##### Listed entries

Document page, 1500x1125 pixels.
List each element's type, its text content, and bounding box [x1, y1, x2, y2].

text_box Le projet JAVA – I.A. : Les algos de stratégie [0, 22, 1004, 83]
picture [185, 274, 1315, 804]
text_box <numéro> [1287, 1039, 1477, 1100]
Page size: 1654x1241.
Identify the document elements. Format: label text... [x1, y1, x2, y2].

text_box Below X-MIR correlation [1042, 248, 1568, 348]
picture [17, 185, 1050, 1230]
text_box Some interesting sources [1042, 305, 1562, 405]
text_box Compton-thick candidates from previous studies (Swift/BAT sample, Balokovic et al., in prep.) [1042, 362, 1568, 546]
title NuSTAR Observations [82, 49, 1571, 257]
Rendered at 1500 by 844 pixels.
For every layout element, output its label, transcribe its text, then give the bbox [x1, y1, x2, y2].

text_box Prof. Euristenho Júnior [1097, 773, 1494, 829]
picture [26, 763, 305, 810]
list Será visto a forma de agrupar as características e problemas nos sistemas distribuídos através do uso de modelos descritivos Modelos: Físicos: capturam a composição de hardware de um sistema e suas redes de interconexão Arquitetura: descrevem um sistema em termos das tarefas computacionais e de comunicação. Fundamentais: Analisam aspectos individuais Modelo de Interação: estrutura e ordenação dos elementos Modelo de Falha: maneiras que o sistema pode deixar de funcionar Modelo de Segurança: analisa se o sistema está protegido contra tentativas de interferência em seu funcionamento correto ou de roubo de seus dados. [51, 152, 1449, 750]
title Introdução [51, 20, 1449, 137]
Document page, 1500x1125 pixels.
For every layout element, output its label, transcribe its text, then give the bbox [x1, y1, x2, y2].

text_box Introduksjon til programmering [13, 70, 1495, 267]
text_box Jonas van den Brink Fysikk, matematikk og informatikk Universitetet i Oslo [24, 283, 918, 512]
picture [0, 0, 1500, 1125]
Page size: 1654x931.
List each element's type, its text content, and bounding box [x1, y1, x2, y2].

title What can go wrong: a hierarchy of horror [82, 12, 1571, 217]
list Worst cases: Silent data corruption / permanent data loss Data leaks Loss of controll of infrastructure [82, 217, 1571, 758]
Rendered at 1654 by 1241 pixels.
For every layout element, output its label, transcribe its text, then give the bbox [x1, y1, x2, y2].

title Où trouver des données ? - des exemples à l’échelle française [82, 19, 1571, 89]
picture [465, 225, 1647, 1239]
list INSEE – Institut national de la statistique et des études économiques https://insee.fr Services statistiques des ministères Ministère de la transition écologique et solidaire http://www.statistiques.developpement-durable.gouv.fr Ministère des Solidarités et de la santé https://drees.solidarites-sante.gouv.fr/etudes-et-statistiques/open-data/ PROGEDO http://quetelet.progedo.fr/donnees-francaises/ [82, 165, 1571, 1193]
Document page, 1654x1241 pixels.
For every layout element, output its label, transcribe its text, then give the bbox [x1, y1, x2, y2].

##########

Do this: Rewrite all of the material above, changing each "bounding box" to "enclosing rectangle" and leaving everything else untouched.

Reply:
Document page, 1500x1125 pixels.
List each element's type, its text content, and enclosing rectangle [x1, y1, x2, y2].

text_box Le projet JAVA – I.A. : Les algos de stratégie [0, 22, 1004, 83]
picture [185, 274, 1315, 804]
text_box <numéro> [1287, 1039, 1477, 1100]
Page size: 1654x1241.
Identify the document elements. Format: label text... [x1, y1, x2, y2].

text_box Below X-MIR correlation [1042, 248, 1568, 348]
picture [17, 185, 1050, 1230]
text_box Some interesting sources [1042, 305, 1562, 405]
text_box Compton-thick candidates from previous studies (Swift/BAT sample, Balokovic et al., in prep.) [1042, 362, 1568, 546]
title NuSTAR Observations [82, 49, 1571, 257]
Rendered at 1500 by 844 pixels.
For every layout element, output its label, transcribe its text, then give the bbox [x1, y1, x2, y2].

text_box Prof. Euristenho Júnior [1097, 773, 1494, 829]
picture [26, 763, 305, 810]
list Será visto a forma de agrupar as características e problemas nos sistemas distribuídos através do uso de modelos descritivos Modelos: Físicos: capturam a composição de hardware de um sistema e suas redes de interconexão Arquitetura: descrevem um sistema em termos das tarefas computacionais e de comunicação. Fundamentais: Analisam aspectos individuais Modelo de Interação: estrutura e ordenação dos elementos Modelo de Falha: maneiras que o sistema pode deixar de funcionar Modelo de Segurança: analisa se o sistema está protegido contra tentativas de interferência em seu funcionamento correto ou de roubo de seus dados. [51, 152, 1449, 750]
title Introdução [51, 20, 1449, 137]
Document page, 1500x1125 pixels.
For every layout element, output its label, transcribe its text, then give the bbox [x1, y1, x2, y2].

text_box Introduksjon til programmering [13, 70, 1495, 267]
text_box Jonas van den Brink Fysikk, matematikk og informatikk Universitetet i Oslo [24, 283, 918, 512]
picture [0, 0, 1500, 1125]
Page size: 1654x931.
List each element's type, its text content, and enclosing rectangle [x1, y1, x2, y2].

title What can go wrong: a hierarchy of horror [82, 12, 1571, 217]
list Worst cases: Silent data corruption / permanent data loss Data leaks Loss of controll of infrastructure [82, 217, 1571, 758]
Rendered at 1654 by 1241 pixels.
For every layout element, output its label, transcribe its text, then give the bbox [x1, y1, x2, y2].

title Où trouver des données ? - des exemples à l’échelle française [82, 19, 1571, 89]
picture [465, 225, 1647, 1239]
list INSEE – Institut national de la statistique et des études économiques https://insee.fr Services statistiques des ministères Ministère de la transition écologique et solidaire http://www.statistiques.developpement-durable.gouv.fr Ministère des Solidarités et de la santé https://drees.solidarites-sante.gouv.fr/etudes-et-statistiques/open-data/ PROGEDO http://quetelet.progedo.fr/donnees-francaises/ [82, 165, 1571, 1193]
Document page, 1654x1241 pixels.
For every layout element, output its label, transcribe its text, then give the bbox [x1, y1, x2, y2].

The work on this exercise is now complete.